More on how programs execute

How programs with objects execute

As a reminder, here’s our linked list code. 

class ListNode:
    def __init__(self, data, parent=None):
        self.data = data
        self.parent = parent
        self.next = None

class LinkedList:
    def __init__(self):
        self.fst = None

    def append_to(self, node: ListNode, data):
        if not node.next:
            node.next = ListNode(node, data)
        else:
            self.append_to(node.next, data)

    def append(self, data):
        if not self.fst:
            self.fst = ListNode(data)
        else:
            self.append_to(self.fst, data)

    def find_nth_after(self, node: ListNode, n: int) -> ListNode:
        if not node:
            raise IndexError("Index out of bounds")
        if n == 0:
            return node
        return self.find_nth_after(node.next, n - 1)

    def find_nth(self, n: int) -> ListNode:
        return self.find_nth_after(self.root, n)

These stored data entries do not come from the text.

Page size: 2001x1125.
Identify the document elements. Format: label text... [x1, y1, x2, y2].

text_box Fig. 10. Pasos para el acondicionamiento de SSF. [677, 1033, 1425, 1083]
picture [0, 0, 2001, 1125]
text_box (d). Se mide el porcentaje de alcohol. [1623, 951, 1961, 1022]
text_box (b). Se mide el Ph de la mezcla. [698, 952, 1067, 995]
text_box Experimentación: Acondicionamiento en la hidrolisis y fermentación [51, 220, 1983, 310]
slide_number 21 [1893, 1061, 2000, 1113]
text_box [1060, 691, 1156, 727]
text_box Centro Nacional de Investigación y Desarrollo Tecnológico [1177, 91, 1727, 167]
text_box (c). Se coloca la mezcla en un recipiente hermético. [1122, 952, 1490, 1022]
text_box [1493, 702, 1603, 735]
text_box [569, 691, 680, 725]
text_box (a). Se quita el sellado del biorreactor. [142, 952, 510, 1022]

    def nth(self, n: int):
        return self.find_nth(n).data

    def remove_node(self, node):
        if self.fst == node:
            self.fst = node.next
        if node.parent:
            node.parent.next = node.next
        if node.next:
            node.next.parent = node.parent

    def remove(self, index: int):
        self.remove_node(self.find_nth(index))

Removing nodes

How do we remove nodes from a list? Let’s say we’ve built a linked list: 

lst = LinkedList()
lst.add(10)
lst.add(15)
lst.add(20)
name value
lst loc 1
location data
loc 1 LinkedList { first -> loc 2 }
loc 2 ListNode { data -> 10, parent -> None, next -> loc 3 }
loc 3 ListNode { data -> 15, parent -> loc 2, next -> loc 4 }
loc 4 ListNode { data -> 20, parent -> loc 3, next -> None }

Will the following code get rid of the second node in the list? 

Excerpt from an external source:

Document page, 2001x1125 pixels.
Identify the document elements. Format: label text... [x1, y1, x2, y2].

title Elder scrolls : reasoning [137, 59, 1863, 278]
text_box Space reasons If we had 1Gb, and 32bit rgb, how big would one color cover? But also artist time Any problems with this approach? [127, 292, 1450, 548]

lst.remove_node(ListNode(15))

It wouldn’t–it would try to modify the parent and next fields of a disconnected ListNode, which wouldn’t actually do anything! What would memory look like if we actually removed the second ListNode in the list?

name value
lst loc 1
location data
loc 1 LinkedList { first -> loc 2 }
loc 2 ListNode { data -> 10, parent -> None, next -> loc 4 }
loc 3 ListNode { data -> 15, parent -> loc 2, next -> loc 4 }
loc 4 ListNode { data -> 20, parent -> loc 2, next -> None }

to_list, linked lists, and recursion

Consider the following two implementations of to_list, which converts a linked list to a regular Python list: 

def to_list_loop(self):
    lst = []
    node = self.fst
    while node:
        lst.append(node.data)
        node = node.next
    return lst

def to_list_at(self, node):
    if not node:
        return []
    return [node.data] + self.to_list_at(node.next)

def to_list_rec(self):
    return self.to_list_at(self.fst)

What happens if we execute each one on the above list? See the lecture capture for details.

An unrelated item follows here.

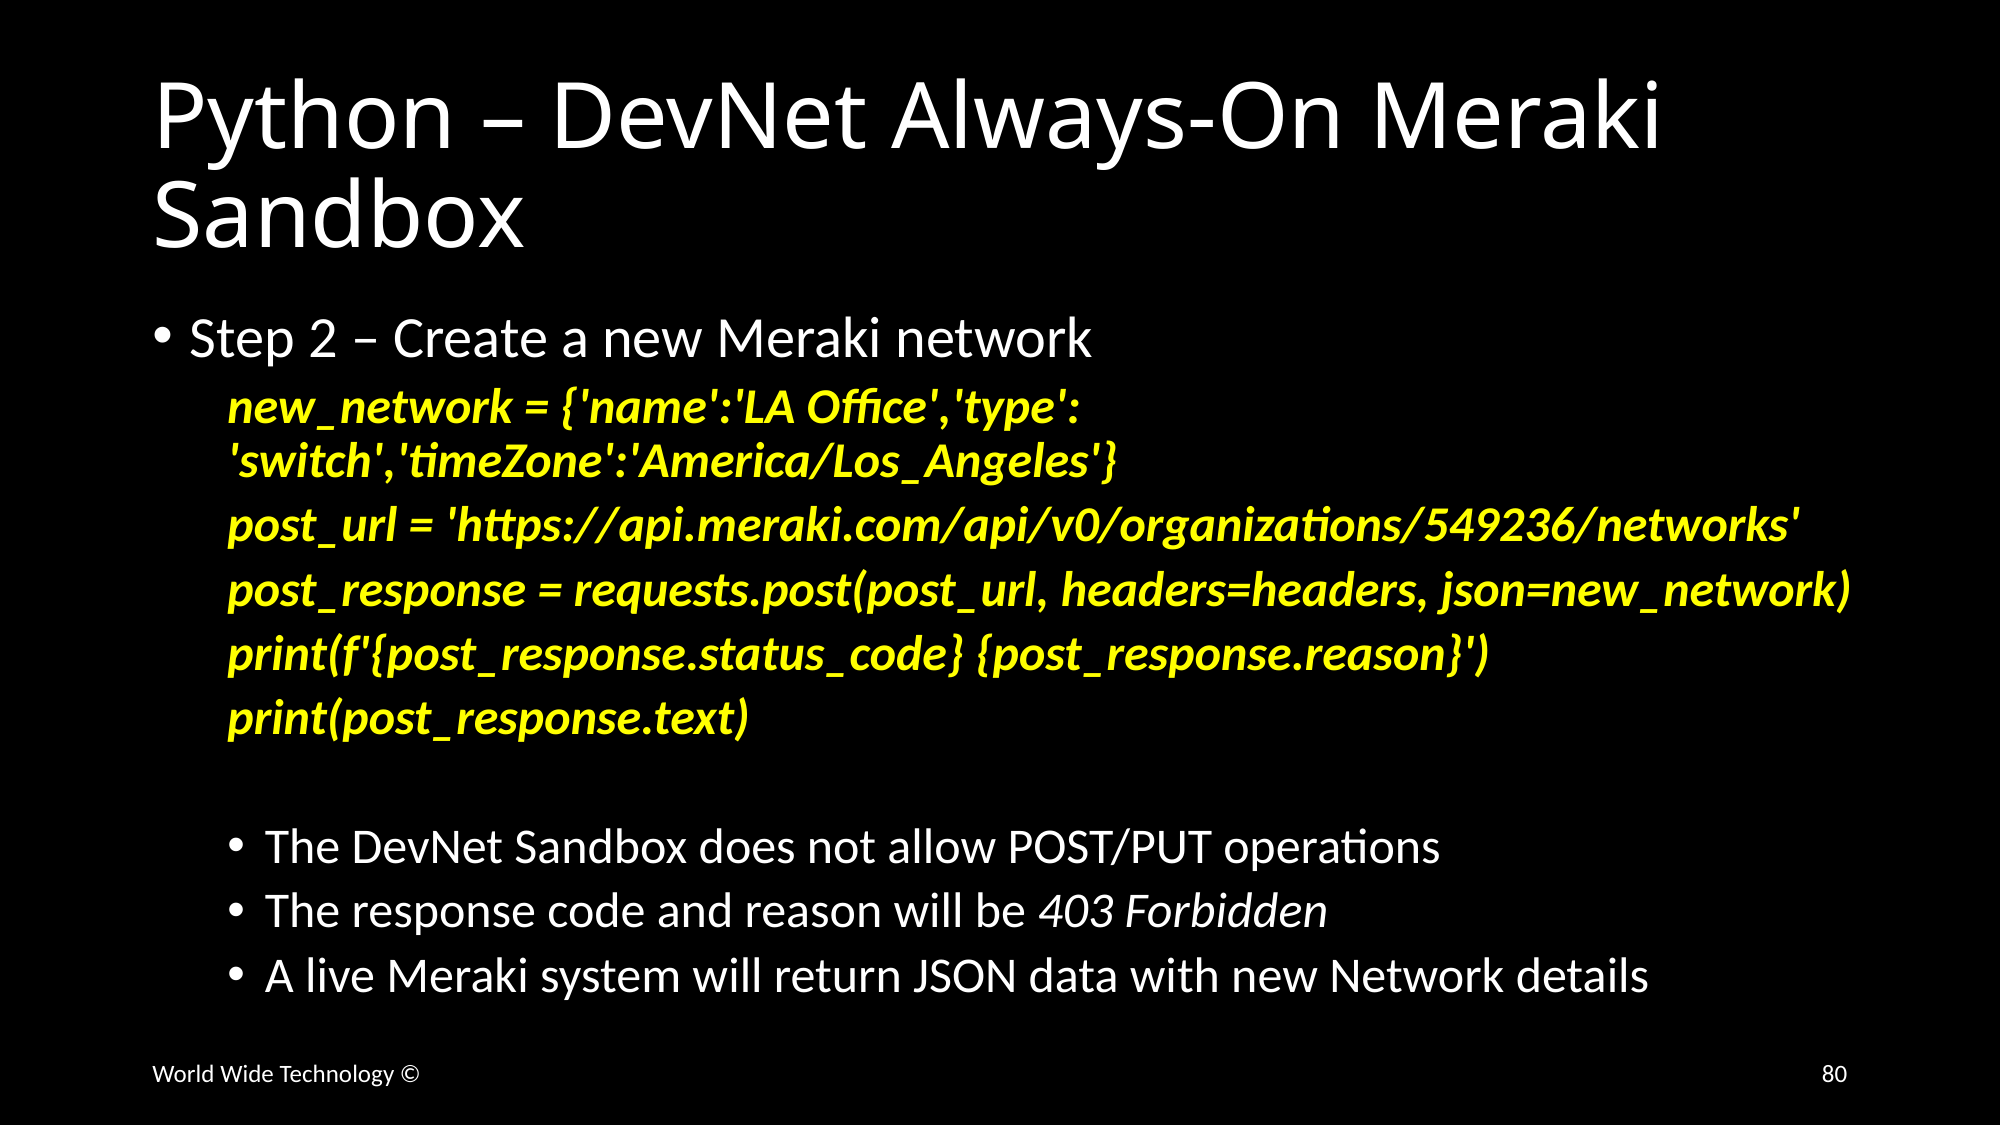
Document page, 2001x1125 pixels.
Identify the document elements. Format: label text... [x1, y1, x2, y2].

Compare them to the tolist method we developed for binary search trees: 

def to_list_at(self, node):
    if not node:
        return []
    return self.to_list_at(node.left) + [node.data] + self.to_list_at(node.right)

def to_list(self):
    return self.to_list_at(self.root)

What’s different? What’s the same? Why don’t we have a version for trees that uses a while loop?

How recursive BST programs execute

Let’s go back to our TreeSet class. What happens in memory when we execute the following code? 

s = TreeSet()
s.add(10)
s.add(7)
name value
s loc 1
location data
loc 1 TreeSet { tree -> loc 2 }
loc 2 BST { root -> loc 3 }
loc 3 BSTNode { data -> 10, parent -> None, left -> loc 4, right -> None }
loc 4 BSTNode { data -> 7, parent -> loc 3, left -> None, right -> None }